By contrast, they posit that:

“Harmonious passion (HP) results from an autonomous internalization of the activity into the person’s identity….[which] occurs when individuals have freely accepted the activity as important for them without any contingencies attached to it… Individuals are not compelled to do the activity but rather they freely choose to do so. With this type of passion, the activity occupies a significant but not overpowering space in the person’s identity and is in harmony with other aspects of the person’s life.”

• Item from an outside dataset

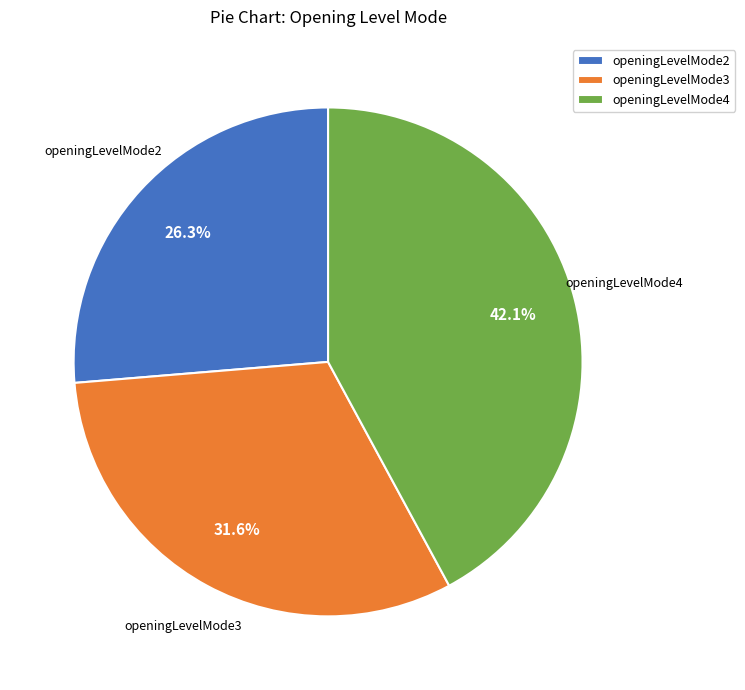

How much of the chart is everything except openingLevelMode4?

57.9%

Depending upon how a passion was adopted as well as upon how the activity it fuels is felt, viewed, and repeatedly approached (i.e., rigidly or flexibly) determines whether it smacks of health or of pathology. A huge red flag indicating pathology is at play is when a person does not feel enlivened by their coveted activity but, rather, they feel constrained, “hooked,” and increasingly unwell as a result of engaging in it on a frequent basis.

The Blurry Line

The line between passion and pathology is very blurry when it comes to behaviors – especially those that can and do have positive outcomes (i.e., exercise).

…if a pursuit repeatedly introduces more difficulty, rigidity, isolation, unhappiness and suffering into a person’s life than it alleviates, it has traversed into the territory of pathology.-Katherine Schreiber

Even when it comes to substances there can be some confusion. For instance, when is a wine or liquor enthusiasts’ enthusiasm for his/her substance of choice doing more harm than good to his health, his relationships, and his professional prospects? What about a healthy or “clean” eating proponent who declines social events that involve food she does not feel comfortable ingesting?

This determination will vary on an individual basis. But if a pursuit repeatedly introduces more difficulty, rigidity, isolation, unhappiness and suffering into a person’s life than it alleviates, it has traversed into the territory of pathology. At this point, professional help and/or other external sources of support may be required to recalibrate that passion (or properly channel it) so that it becomes a (more) flexible source of joy, purpose, and improved wellbeing – as opposed to a source of entrapment, constraint, rigidity, and suffering.